America to Trump: We Are Still In
The president’s decision to pull the United States from the Paris climate agreement sparked a cry of resistance from leaders across the country. Here’s how to add your voice to the chorus.
In announcing last week that the United States would be withdrawing from the Paris climate accord—an agreement that, for the first time in history, included specific carbon-cutting pledges from all major emitters—President Trump has stunned the world yet again.
His decision, which ignored the counsel of several of his closest advisors and cabinet members, was steeped in cynicism and fueled by falsehood. Either the president doesn’t understand the basic structure of the agreement, or else he does understand how it all works and has deliberately chosen to mischaracterize it for what he perceives to be a politically expedient end. Either set of circumstances is unacceptable to the American people.
Yet right after the announcement, a second stunning thing occurred. An American chorus arose in response, and its message couldn’t have been any louder or clearer: You don’t speak for us. The immediacy of this response was striking, as was its breadth. All across the country, governors, mayors, institutions, business leaders, and newly galvanized citizens didn’t waste a moment in condemning the president’s abdication of responsibility—and in declaring that if he wasn’t willing show the kind of leadership that this moment in history demands, then they would be the ones to do so.
Within hours of the president’s announcement, the governors of New York, California, and Washington had gotten together to form the U.S. Climate Alliance, a consortium of states that are explicitly “committed to achieving the U.S. goal of reducing emissions 26–28 percent from 2005 levels and meeting or exceeding the targets of the federal Clean Power Plan.” Noting that their three states, taken together, comprise more than one-fifth of the nation’s gross domestic product, the three governors who cofounded the alliance invited others to sign on to their declaration of independence from the Trump administration’s grievously shortsighted decision. In less than one week’s time, the alliance has grown more than fourfold: As of this writing, it boasts 10 new members—representing nearly one-third of the U.S. population—and will only continue to grow in the days and weeks to come.
“The world cannot wait—and neither can we.” With these words, a group of climate-conscious U.S. mayors is letting the president know that America’s cities are going to do whatever they can—with or without him—to achieve our country’s goals as set forth in the Paris Agreement. Their open letter to President Trump signifies a collective promise to “intensify efforts to meet each of our cities’ current climate goals, push for new action to meet the 1.5 degrees Celsius target, and work together to create a 21st-century clean energy economy.” As part of the tool kit they’re offering to city officials who want to join their cause, they’ve even shared a pre-worded and easily modifiable template for a pro-Paris resolution that can be brought before a city council and passed quickly to register support. When the mayors’ letter was first posted online last Thursday, it had 61 signatories; as of this writing, it has nearly 246, representing 56 million Americans.

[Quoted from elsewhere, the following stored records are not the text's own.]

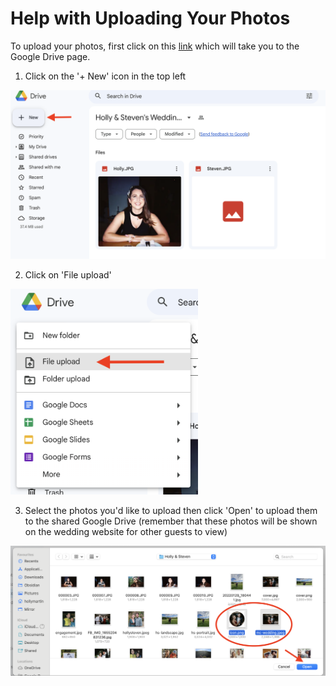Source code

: # Help with Uploading Your Photos

To upload your photos, first click on this [link](https://drive.google.com/drive/folders/1E11SZwCFqJdXlVGBmtxOnFMiUCvaJ4E6) which will take you to the Google Drive page.

1. Click on the '+ New' icon in the top left

<img src="assets/img/help1.png" alt="Help: Step 1" width="800"/>


2. Click on 'File upload'

<img src="assets/img/help2.png" alt="Help: Step 2" width="300"/>


3. Select the photos you'd like to upload then click 'Open' to upload them to the shared Google Drive (remember that these photos will be shown on the wedding website for other guests to view)

<img src="assets/img/help3.png" alt="Help: Step 3" width="1000"/>
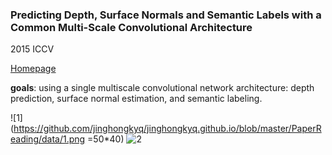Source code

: ### Predicting Depth, Surface Normals and Semantic Labels with a Common Multi-Scale Convolutional Architecture
2015 ICCV

[Homepage](http://cs.nyu.edu/~deigen/dnl/)

**goals**: using a single multiscale convolutional network architecture: depth prediction, surface normal estimation, and semantic labeling.

![1](https://github.com/jinghongkyq/jinghongkyq.github.io/blob/master/PaperReading/data/1.png =50*40) ![2](https://github.com/jinghongkyq/jinghongkyq.github.io/blob/master/PaperReading/data/2.png)

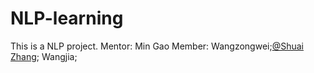 # NLP-learning
This is a NLP project.
Mentor: Min Gao
Member: Wangzongwei;[@Shuai Zhang](https://github.com/1102173230); Wangjia;
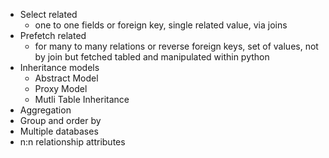- Select related
  - one to one fields or foreign key, single related value, via joins
- Prefetch related
  - for many to many relations or reverse foreign keys, set of values, not by join but fetched tabled and manipulated within python
- Inheritance models
  - Abstract Model
  - Proxy Model
  - Mutli Table Inheritance
- Aggregation
- Group and order by
- Multiple databases
- n:n relationship attributes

If President Trump thought that members of the business and investment communities would be rushing to his defense after his announcement, he must be sorely disappointed this week. Overwhelmingly, they’re just as angered by the administration’s transparent display of bad faith as the rest of us are. That’s why nearly a thousand of them immediately attached their names to We Are Still In, a broad condemnation of the president’s actions that also serves as a signal to international investors, business partners, institutions, and governments that Donald Trump does not speak for the vast majority of Americans when it comes to climate action or the Paris Agreement. Alongside hundreds of elected officials and university and institutional heads, these business and investment leaders are openly acknowledging that the Paris Agreement represents “a blueprint for job creation, stability and global prosperity and that accelerating the United States’ clean energy transition is an opportunity—not a liability.”

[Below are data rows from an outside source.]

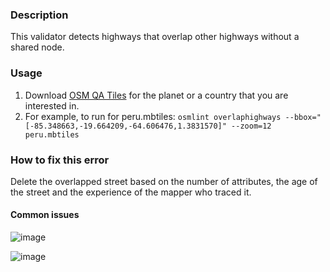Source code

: ### Description

This validator detects highways that overlap other highways without a shared node.

### Usage

1. Download [OSM QA Tiles](https://osmlab.github.io/osm-qa-tiles/) for the planet or a country that you are interested in. 
2. For example, to run for peru.mbtiles: `osmlint overlaphighways --bbox="[-85.348663,-19.664209,-64.606476,1.3831570]" --zoom=12 peru.mbtiles`

### How to fix this error

Delete the overlapped street based on the number of attributes, the age of the street and the experience of the mapper who traced it.

#### Common issues

![image](https://cloud.githubusercontent.com/assets/10425629/14258245/31f48a88-fa67-11e5-8211-16718e5f495f.png)

![image](https://cloud.githubusercontent.com/assets/10425629/14258256/44269520-fa67-11e5-8046-f8f32adb370c.png)

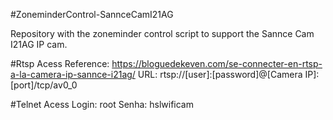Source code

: #ZoneminderControl-SannceCamI21AG

Repository with the zoneminder control script to support the Sannce Cam I21AG IP cam.

#Rtsp Acess
Reference: https://bloguedekeven.com/se-connecter-en-rtsp-a-la-camera-ip-sannce-i21ag/
URL: rtsp://[user]:[password]@[Camera IP]:[port]/tcp/av0_0

#Telnet Acess
Login: root
Senha: hslwificam
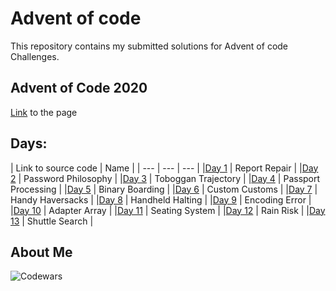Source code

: # Advent of code

This repository contains my submitted solutions for Advent of code Challenges.

## Advent of Code 2020
[Link](https://adventofcode.com/2020) to the page

## Days:
| Link to source code | Name |
| --- | --- | --- |
|[Day 1](https://github.com/Shashi-Bhushan/advent-of-code/blob/master/src/main/java/in/shabhushan/advent_of_code/twenty_twenty/One.java) | Report Repair |
|[Day 2](https://github.com/Shashi-Bhushan/advent-of-code/blob/master/src/main/java/in/shabhushan/advent_of_code/twenty_twenty/Two.java) | Password Philosophy |
|[Day 3](https://github.com/Shashi-Bhushan/advent-of-code/blob/master/src/main/java/in/shabhushan/advent_of_code/twenty_twenty/Three.java) | Toboggan Trajectory |
|[Day 4](https://github.com/Shashi-Bhushan/advent-of-code/blob/master/src/main/java/in/shabhushan/advent_of_code/twenty_twenty/Four.java) | Passport Processing |
|[Day 5](https://github.com/Shashi-Bhushan/advent-of-code/blob/master/src/main/java/in/shabhushan/advent_of_code/twenty_twenty/Five.java) | Binary Boarding |
|[Day 6](https://github.com/Shashi-Bhushan/advent-of-code/blob/master/src/main/java/in/shabhushan/advent_of_code/twenty_twenty/Six.java) | Custom Customs |
|[Day 7](https://github.com/Shashi-Bhushan/advent-of-code/blob/master/src/main/java/in/shabhushan/advent_of_code/twenty_twenty/Seven.java) | Handy Haversacks |
|[Day 8](https://github.com/Shashi-Bhushan/advent-of-code/blob/master/src/main/java/in/shabhushan/advent_of_code/twenty_twenty/Eight.java) | Handheld Halting |
|[Day 9](https://github.com/Shashi-Bhushan/advent-of-code/blob/master/src/main/java/in/shabhushan/advent_of_code/twenty_twenty/Nine.java) | Encoding Error |
|[Day 10](https://github.com/Shashi-Bhushan/advent-of-code/blob/master/src/main/java/in/shabhushan/advent_of_code/twenty_twenty/Ten.java) | Adapter Array |
|[Day 11](https://github.com/Shashi-Bhushan/advent-of-code/blob/master/src/main/java/in/shabhushan/advent_of_code/twenty_twenty/Eleven.java) | Seating System |
|[Day 12](https://github.com/Shashi-Bhushan/advent-of-code/blob/master/src/main/java/in/shabhushan/advent_of_code/twenty_twenty/Twelve.java) | Rain Risk |
|[Day 13](https://github.com/Shashi-Bhushan/advent-of-code/blob/master/src/main/java/in/shabhushan/advent_of_code/twenty_twenty/Twelve.java) | Shuttle Search |

## About Me
![Codewars](https://www.codewars.com/users/Shashi-Bhushan/badges/large)
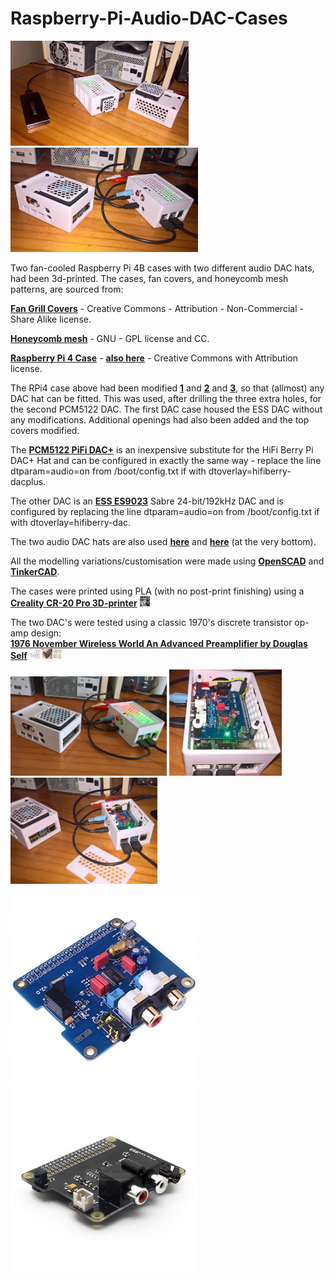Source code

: # Raspberry-Pi-Audio-DAC-Cases

<p align="left">
<img src="images/case1.jpg" width="285" />  
<img src="images/case3.jpg" width="300" />   
</p>

Two fan-cooled Raspberry Pi 4B cases with two different audio DAC hats, had been 3d-printed. The cases, fan covers, and honeycomb mesh patterns, are sourced from:

[**Fan Grill Covers**](https://www.thingiverse.com/thing:2802474) - Creative Commons - Attribution - Non-Commercial - Share Alike license.

[**Honeycomb mesh**](https://www.thingiverse.com/thing:1701435) - GNU - GPL license and CC.

[**Raspberry Pi 4 Case**](https://www.thingiverse.com/thing:4859828) - [**also here**](model/Case.stl) - Creative Commons with Attribution license.

The RPi4 case above had been modified [**1**](model/Case1.stl) and [**2**](model/BlankCase.stl) and [**3**](model/BlankCase2.stl), so that (allmost) any DAC hat can be fitted. This was used, after drilling the three extra holes, for the second PCM5122 DAC. The first DAC case housed the ESS DAC without any modifications. Additional openings had also been added and the top covers modified.

The [**PCM5122 PiFi DAC+**](https://www.seeedstudio.com/Raspberry-pi-B-2B-HIFI-DAC-p-2801.html) is an inexpensive substitute for the HiFi Berry Pi DAC+ Hat and can be configured in exactly the same way - replace the line dtparam=audio=on from /boot/config.txt if with dtoverlay=hifiberry-dacplus.

The other DAC is an [**ESS ES9023**](http://www.suptronics.com/miniPCkits/x900.html) Sabre 24-bit/192kHz DAC and is configured by replacing the line dtparam=audio=on from /boot/config.txt if with dtoverlay=hifiberry-dac. 

The two audio DAC hats are also used [**here**](https://github.com/TobiasVanDyk/Teensy4-USB-Audio-DAC-and-Volume-Control) and  [**here**](https://github.com/TobiasVanDyk/Raspberry-Pi-PC-PSU-Desktop-Computer-with-a-Hard-Disk-Drive-and-Fan-and-Switch/edit/master/Readme.md) (at the very bottom).

All the modelling variations/customisation were made using [**OpenSCAD**](https://openscad.org/) and [**TinkerCAD**](https://www.tinkercad.com/).

The cases were printed using PLA (with no post-print finishing) using a [**Creality CR-20 Pro 3D-printer**](https://www.creality3dofficial.com/products/creality-cr-20-pro-3d-printer) <img src="images/CR-20 Pro - Unboxing and Printing Test.jpg" width="16" height="16"/>

The two DAC's were tested using a classic 1970's discrete transistor op-amp design:<br>
[**1976 November Wireless World An Advanced Preamplifier by Douglas Self**](DougSelf1976Preamp) <img src="DougSelf1976Preamp/DSelfPreamp.jpg" width="16" height="16"/> <img src="DougSelf1976Preamp/DSelfPreamp1.jpg" width="16" height="16"/><img src="DougSelf1976Preamp/pcb-layouts.jpg" width="16" height="16"/><br>

<p align="left">
<img src="images/case2.jpg" width="250" />  
<img src="images/case4.jpg" width="180" />  
<img src="images/case5.jpg" width="235" />  
</p>

<p align="left">
<img src="images/pcm5122.jpg" width="300" />  
<img src="images/x900.jpg" width="300" />    
</p>

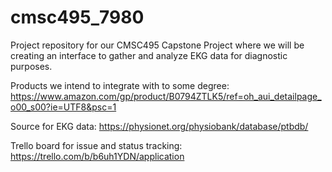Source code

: # cmsc495_7980
Project repository for our CMSC495 Capstone Project where we will be creating an interface to gather and analyze EKG data for diagnostic purposes.

Products we intend to integrate with to some degree:
https://www.amazon.com/gp/product/B0794ZTLK5/ref=oh_aui_detailpage_o00_s00?ie=UTF8&psc=1

Source for EKG data:
https://physionet.org/physiobank/database/ptbdb/

Trello board for issue and status tracking:
https://trello.com/b/b6uh1YDN/application

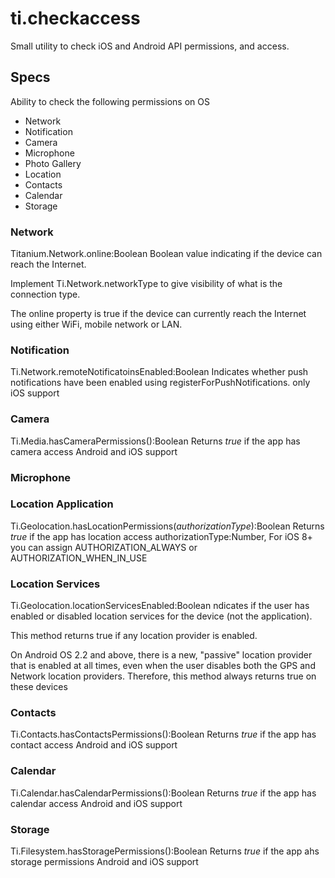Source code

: # ti.checkaccess
Small utility to check iOS and Android API permissions, and access.

## Specs
Ability to check the following permissions on OS
- Network
- Notification
- Camera
- Microphone
- Photo Gallery
- Location
- Contacts
- Calendar
- Storage

### Network
Titanium.Network.online:Boolean
Boolean value indicating if the device can reach the Internet.

Implement Ti.Network.networkType to give visibility of what is the connection type.

The online property is true if the device can currently reach the Internet using either WiFi, mobile network or LAN.

### Notification
Ti.Network.remoteNotificatoinsEnabled:Boolean
Indicates whether push notifications have been enabled using registerForPushNotifications.
only iOS support

### Camera
Ti.Media.hasCameraPermissions():Boolean
Returns *true* if the app has camera access
Android and iOS support

### Microphone

### Location Application
Ti.Geolocation.hasLocationPermissions(*authorizationType*):Boolean
Returns *true* if the app has location access
authorizationType:Number, For iOS 8+ you can assign AUTHORIZATION_ALWAYS or AUTHORIZATION_WHEN_IN_USE

### Location Services 
Ti.Geolocation.locationServicesEnabled:Boolean
ndicates if the user has enabled or disabled location services for the device (not the application).

This method returns true if any location provider is enabled.

On Android OS 2.2 and above, there is a new, "passive" location provider that is enabled at all times, even when the user disables both the GPS and Network location providers. Therefore, this method always returns true on these devices

### Contacts
Ti.Contacts.hasContactsPermissions():Boolean
Returns *true* if the app has contact access
Android and iOS support

### Calendar
Ti.Calendar.hasCalendarPermissions():Boolean
Returns *true* if the app has calendar access
Android and iOS support

### Storage
Ti.Filesystem.hasStoragePermissions():Boolean
Returns *true* if the app ahs storage permissions
Android and iOS support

Governors, mayors, business leaders, investors, institutional heads . . . and you. Suffice it to say that you are the final—and most crucial—component in what’s shaping up to be a new and necessary formulation of the #resistance. Every new day brings with it another opportunity for you to voice your objection to an American withdrawal from the Paris Agreement and to show President Trump—and the rest of the world—that the people of the United States refuse to renege on our climate commitments or to give up on the clean-energy future. Here are two such opportunities:
- Visit I Am Still In to add your name to the long and growing list of individuals who want to personally register their dedication to the principles of the Paris climate agreement despite our president’s foolish abandonment of it. More than a petition, this collaboration among more than 40 environmental and public-interest groups (including NRDC) is a message to the planet that the people of the United States can still be counted on—even if their leader can’t be.

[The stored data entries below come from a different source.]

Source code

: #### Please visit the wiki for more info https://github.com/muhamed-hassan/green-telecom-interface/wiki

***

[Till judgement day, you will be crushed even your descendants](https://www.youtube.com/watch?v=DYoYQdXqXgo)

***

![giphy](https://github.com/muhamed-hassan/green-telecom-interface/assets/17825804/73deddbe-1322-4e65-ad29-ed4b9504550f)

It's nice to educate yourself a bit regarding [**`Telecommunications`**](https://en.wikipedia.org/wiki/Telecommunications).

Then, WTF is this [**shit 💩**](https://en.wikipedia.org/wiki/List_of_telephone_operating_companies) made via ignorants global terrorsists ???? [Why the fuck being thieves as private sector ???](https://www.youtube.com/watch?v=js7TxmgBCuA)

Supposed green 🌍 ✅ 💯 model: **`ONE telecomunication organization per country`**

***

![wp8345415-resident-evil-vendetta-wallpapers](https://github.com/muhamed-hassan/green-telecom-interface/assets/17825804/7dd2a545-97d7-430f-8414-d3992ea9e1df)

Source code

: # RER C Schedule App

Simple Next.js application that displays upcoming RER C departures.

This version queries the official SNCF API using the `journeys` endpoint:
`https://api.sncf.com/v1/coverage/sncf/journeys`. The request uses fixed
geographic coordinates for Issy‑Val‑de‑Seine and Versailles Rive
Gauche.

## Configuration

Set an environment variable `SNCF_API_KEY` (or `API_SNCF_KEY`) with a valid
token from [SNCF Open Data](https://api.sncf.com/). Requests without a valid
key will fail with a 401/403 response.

- This Saturday, June 10, dozens of #ActOnClimate rallies will be taking place in cities and towns all across the country to protest the president’s withdrawal from the Paris Agreement, to support the governors and mayors who have stepped up, and to express continued solidarity with the worldwide fight against climate change. Check here to see if one is taking place near you—and if it is, then be there.
No president—not even one as power-hungry and authoritarian as Donald Trump—is stronger than the American people. But that’s true only when the American people come together and speak in one voice. The chorus is getting bigger and louder every day. If we want the whole world to hear it, we need your voice, too.